Methods for predicting variable-length sequences include greedy search, exhaustive search, and beam search. Beam search strikes a balance between computational overhead and search quality using a flexible beam size. ref.

Attention

Let's say the input sentence has 10 words; then we would have 10 hidden states. We take a sum of all these 10 hidden states and use it for the decoder to generate the target sentence. However, not all of these hidden states might be helpful in generating a target word at time step t. Some hidden states will be more useful than other hidden states. So, we need to know which hidden state is more important than another at time step to predict the target word. To get this importance, we use the attention mechanism, which tells us which hidden state is more important to generate the target word at the time step t. Thus, attention mechanisms basically give the importance for each of the hidden states of the encoder to generate the target word at time step t. There are weights assigned to the hidden vectors to give attention to some. First a score is given and then softmax is used to normalise the probabilities. These are then multiplies to the context vector or embedding.

Perplexity

How to measure the sequence model quality. One way is to check how surprising the text is. A good language model is able to predict with high accuracy tokens that what we will see next. ref

We might measure the quality of the model by computing 𝑝(𝑤) , i.e., the likelihood of the sequence.
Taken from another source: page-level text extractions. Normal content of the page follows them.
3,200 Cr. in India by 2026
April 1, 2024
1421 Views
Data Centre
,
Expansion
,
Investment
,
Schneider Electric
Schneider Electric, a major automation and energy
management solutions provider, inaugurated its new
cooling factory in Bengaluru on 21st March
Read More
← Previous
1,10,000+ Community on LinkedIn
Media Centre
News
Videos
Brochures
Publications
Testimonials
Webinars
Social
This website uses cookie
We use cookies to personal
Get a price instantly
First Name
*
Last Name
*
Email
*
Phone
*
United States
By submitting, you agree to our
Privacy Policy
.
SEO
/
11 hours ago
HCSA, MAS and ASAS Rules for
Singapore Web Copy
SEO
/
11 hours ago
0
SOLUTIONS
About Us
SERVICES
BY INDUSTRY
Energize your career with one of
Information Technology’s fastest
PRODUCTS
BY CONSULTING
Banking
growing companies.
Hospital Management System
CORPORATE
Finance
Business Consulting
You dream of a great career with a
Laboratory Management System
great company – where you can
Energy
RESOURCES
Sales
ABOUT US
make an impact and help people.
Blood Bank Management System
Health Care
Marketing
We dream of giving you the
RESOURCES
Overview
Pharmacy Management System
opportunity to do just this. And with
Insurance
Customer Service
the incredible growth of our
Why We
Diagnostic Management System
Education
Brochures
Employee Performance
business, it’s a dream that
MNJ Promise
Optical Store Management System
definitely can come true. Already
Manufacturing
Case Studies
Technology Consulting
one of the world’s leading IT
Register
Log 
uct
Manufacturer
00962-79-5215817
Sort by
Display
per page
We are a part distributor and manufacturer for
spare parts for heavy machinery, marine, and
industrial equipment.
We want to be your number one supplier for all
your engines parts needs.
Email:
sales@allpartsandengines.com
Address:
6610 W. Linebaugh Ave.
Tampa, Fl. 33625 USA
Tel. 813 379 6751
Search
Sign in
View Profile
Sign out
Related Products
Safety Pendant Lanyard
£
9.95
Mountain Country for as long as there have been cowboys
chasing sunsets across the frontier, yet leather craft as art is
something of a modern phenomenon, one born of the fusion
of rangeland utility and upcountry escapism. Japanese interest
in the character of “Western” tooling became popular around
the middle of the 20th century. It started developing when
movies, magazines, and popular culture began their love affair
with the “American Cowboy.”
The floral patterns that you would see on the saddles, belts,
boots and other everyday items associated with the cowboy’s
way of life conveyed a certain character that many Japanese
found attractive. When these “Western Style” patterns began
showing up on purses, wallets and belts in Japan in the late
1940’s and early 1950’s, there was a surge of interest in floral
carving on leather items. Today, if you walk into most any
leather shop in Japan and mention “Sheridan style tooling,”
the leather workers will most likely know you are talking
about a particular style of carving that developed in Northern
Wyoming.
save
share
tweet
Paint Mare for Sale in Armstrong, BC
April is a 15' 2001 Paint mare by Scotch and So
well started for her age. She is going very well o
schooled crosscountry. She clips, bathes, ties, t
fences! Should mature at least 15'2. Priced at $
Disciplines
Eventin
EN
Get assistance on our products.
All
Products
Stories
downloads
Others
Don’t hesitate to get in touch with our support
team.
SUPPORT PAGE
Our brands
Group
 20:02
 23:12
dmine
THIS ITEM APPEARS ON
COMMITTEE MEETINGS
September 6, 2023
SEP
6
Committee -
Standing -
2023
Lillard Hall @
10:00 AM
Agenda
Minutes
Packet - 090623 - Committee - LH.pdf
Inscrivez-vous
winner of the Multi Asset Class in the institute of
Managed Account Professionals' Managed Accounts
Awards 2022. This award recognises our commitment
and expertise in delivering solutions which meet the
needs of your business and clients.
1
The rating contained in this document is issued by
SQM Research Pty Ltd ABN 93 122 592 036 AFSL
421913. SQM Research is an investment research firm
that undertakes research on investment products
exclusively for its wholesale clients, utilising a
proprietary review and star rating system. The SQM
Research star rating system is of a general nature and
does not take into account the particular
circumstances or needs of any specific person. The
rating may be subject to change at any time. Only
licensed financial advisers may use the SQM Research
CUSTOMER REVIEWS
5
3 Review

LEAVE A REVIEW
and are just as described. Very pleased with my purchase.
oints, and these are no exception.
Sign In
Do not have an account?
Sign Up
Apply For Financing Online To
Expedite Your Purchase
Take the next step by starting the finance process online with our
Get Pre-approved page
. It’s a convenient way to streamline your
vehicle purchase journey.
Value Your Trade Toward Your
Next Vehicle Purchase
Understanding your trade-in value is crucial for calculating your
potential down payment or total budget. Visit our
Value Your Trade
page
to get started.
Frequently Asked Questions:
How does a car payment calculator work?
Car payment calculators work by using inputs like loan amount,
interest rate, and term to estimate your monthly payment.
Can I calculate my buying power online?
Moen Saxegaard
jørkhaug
Unfortunately this is a number that is hard to understand and difficult to compare. After all, shorter sequences are much more likely to occur than the longer ones.

For historical reasons, scientists in natural language processing prefer to use a quantity called perplexity rather than bitrate. It can be best understood as the harmonic mean of the number of real choices that we have when deciding which word to pick next. Note that perplexity naturally generalizes the notion of the cross-entropy loss.